Advances in disease detection could cause a trial to enroll more patients with early stage disease as the trial proceeds. Changes in the standard of care could also make a difference. Patients often enroll in a clinical trial because standard treatments have been ineffective. If the standard of care changes during a trial, the early patients might be resistant to one therapy while later patients are resistant to another therapy. Often population drift is slow compared to the duration of a trial and doesn’t affect your conclusions, but that is not always the case.

My interest in population drift comes from adaptive randomization. In an adaptive randomized trial, the probability of assigning patients to a treatment goes up as evidence accumulates in favor of that treatment. The goal of such a trial design is to assign more patients to the more effective treatments. But what if patient response changes over time?
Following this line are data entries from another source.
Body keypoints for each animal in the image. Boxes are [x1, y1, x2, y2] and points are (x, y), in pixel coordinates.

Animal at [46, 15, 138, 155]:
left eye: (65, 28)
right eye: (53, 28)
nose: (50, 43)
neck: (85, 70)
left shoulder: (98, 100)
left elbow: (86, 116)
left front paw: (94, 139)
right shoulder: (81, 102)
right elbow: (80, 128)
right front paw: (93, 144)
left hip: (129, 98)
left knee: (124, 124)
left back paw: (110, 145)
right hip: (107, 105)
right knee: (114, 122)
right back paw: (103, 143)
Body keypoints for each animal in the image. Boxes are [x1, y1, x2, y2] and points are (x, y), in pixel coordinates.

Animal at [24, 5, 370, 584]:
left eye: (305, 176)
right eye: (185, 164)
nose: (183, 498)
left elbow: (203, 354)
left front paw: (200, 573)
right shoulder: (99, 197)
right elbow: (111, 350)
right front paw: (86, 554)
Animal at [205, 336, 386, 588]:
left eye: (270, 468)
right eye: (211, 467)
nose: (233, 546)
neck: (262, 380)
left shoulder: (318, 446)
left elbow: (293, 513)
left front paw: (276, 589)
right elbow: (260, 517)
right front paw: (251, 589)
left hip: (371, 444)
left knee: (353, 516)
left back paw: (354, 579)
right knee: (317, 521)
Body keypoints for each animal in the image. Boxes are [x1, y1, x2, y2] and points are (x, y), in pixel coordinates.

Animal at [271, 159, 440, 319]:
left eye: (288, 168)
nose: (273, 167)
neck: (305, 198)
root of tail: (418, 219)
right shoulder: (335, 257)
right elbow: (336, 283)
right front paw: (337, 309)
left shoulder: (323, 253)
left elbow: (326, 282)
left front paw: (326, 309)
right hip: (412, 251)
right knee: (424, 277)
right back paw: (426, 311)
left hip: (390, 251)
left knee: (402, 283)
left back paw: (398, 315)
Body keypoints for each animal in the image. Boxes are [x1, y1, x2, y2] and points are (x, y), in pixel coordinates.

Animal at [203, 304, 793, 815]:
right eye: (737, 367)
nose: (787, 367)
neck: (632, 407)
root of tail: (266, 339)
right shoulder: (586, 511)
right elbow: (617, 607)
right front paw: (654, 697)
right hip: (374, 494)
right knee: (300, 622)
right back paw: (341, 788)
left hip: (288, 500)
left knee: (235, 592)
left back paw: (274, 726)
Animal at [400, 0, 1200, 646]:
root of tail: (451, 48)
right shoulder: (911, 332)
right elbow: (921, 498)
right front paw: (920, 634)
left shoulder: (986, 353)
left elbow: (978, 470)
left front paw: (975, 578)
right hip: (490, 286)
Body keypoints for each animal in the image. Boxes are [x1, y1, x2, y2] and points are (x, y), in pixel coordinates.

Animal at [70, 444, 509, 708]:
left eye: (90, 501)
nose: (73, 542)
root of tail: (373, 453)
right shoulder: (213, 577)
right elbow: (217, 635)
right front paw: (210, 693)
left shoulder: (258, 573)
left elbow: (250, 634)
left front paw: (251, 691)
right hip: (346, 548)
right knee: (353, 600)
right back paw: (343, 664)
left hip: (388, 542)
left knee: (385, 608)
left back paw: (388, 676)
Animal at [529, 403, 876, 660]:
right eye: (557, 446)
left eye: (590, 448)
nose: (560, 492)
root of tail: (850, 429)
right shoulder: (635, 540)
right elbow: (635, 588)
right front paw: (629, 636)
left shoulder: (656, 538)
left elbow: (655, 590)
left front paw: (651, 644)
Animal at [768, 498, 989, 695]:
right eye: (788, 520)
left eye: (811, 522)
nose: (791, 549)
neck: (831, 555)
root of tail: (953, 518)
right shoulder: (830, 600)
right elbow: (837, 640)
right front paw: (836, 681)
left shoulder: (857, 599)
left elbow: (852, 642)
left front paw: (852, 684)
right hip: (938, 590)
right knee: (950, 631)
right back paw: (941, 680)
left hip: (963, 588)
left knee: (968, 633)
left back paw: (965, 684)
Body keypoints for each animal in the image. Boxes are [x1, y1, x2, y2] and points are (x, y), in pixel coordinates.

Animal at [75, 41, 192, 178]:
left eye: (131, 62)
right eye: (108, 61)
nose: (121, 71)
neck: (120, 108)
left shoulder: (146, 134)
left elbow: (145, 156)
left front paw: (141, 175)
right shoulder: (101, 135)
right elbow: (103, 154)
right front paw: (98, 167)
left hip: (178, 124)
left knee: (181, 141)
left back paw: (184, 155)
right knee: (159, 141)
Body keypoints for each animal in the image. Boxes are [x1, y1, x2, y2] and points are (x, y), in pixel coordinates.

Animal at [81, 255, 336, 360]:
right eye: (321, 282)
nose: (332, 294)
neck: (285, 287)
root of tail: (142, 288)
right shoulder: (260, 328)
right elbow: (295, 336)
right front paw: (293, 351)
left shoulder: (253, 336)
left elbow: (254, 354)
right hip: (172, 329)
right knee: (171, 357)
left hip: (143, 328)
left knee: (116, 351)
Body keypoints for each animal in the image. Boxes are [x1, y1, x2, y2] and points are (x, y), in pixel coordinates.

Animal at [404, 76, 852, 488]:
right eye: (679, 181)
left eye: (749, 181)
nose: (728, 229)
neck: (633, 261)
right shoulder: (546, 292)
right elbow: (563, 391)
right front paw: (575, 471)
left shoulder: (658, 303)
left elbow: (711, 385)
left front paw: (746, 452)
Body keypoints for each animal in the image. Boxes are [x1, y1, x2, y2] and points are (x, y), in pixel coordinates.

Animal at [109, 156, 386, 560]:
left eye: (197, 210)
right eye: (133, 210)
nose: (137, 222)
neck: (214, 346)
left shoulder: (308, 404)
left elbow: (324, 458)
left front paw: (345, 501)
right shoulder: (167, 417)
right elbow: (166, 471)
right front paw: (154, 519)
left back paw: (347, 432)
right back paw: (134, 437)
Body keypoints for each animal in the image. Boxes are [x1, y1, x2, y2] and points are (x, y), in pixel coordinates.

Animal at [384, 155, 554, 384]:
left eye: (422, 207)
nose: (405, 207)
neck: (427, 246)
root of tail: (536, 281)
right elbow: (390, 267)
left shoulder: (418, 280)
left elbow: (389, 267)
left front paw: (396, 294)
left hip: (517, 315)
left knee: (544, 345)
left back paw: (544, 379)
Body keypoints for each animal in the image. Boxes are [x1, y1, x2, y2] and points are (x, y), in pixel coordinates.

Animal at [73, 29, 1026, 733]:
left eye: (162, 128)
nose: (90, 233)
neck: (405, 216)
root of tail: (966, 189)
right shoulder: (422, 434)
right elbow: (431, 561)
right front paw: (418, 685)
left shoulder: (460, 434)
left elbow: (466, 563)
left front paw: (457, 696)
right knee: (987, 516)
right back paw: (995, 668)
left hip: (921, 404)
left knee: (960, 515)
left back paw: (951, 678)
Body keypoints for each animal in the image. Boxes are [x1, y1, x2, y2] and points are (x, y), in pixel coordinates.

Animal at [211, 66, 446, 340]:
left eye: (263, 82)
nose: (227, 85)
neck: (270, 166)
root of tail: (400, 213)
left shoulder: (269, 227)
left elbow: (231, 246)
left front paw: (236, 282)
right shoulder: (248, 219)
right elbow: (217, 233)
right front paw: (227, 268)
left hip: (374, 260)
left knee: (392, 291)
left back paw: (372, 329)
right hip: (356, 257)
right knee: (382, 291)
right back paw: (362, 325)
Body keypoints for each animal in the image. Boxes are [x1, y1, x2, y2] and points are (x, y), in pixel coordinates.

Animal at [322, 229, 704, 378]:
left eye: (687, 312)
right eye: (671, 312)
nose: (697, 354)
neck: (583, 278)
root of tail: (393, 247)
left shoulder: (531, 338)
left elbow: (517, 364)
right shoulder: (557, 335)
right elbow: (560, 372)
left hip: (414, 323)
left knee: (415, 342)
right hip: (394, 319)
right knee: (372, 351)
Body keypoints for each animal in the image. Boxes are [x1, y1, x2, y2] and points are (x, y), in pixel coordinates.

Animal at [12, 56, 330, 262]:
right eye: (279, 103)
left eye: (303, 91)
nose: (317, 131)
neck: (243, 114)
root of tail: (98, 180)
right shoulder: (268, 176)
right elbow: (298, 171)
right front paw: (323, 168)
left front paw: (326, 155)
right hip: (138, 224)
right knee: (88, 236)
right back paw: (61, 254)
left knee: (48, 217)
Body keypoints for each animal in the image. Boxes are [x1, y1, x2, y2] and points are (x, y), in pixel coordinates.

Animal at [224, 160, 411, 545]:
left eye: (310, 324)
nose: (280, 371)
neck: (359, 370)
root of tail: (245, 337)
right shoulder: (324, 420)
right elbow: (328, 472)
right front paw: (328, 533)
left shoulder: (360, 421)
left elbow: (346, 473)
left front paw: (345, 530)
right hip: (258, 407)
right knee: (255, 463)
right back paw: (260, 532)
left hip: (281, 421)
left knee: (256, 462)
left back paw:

Could your efforts to assign the better treatments more often backfire? A trial could assign more patients to what was the better treatment rather than what is now the better treatment.

On average, adaptively randomized trials do treat more patients effectively than do equally randomized trials. The report Power and bias in adaptive randomized clinical trials shows this is the case in a wide variety of circumstances, but it assumes constant response rates, i.e. it does not address population drift.

I did some simulations to see whether adaptive randomization could do more harm than good. I looked at more extreme population drift than one is likely to see in practice in order to exaggerate any negative effect. I looked at gradual changes and sudden changes. In all my simulations, the adaptive randomization design treated more patients effectively on average than the comparable equal randomization design. I wrote up my results in The Effect of Population Drift on Adaptively Randomized Trials.

Related: Adaptive clinical trial design

Irrelevant uncertainty

Suppose I asked where you want to eat lunch. Then I told you I was about to flip a coin and asked again where you want to eat lunch. Would your answer change? Probably not, but sometimes the introduction of irrelevant uncertainty does change our behavior.

Here’s an example I’ve seen repeatedly. In adaptive clinical trials, a patient’s treatment is influenced by the data on all previous patients. It is often the case that a particular observation has no immediate impact. Suppose Mr. Smith’s outcome is unknown. We calculate what the treatment for the next patient will be if Mr. Smith responds well and what it will be if he does not. If both doses are the same, why wait to know his outcome before continuing? Some people accept this reasoning immediately, but others are quite resistant.

Not only may a patient’s outcome be irrelevant, the outcome of an entire clinical trial may be irrelevant. I heard of a conversation with a drug company where a consultant asked what the company would do if their trial were successful. He then asked what they would do if it were not successful. Both answers were the same. He then asked why do the trial at all, but his question fell on deaf ears.

While it is irrational to wait to resolve irrelevant uncertainty, it is a human tendency. For example, businesses may delay a decision on some action pending the outcome of a presidential election, even if they would take the same action regardless which candidate won. I see how silly this is when other people do it, but it’s not too hard for me to think of analogous situations where I act the same way.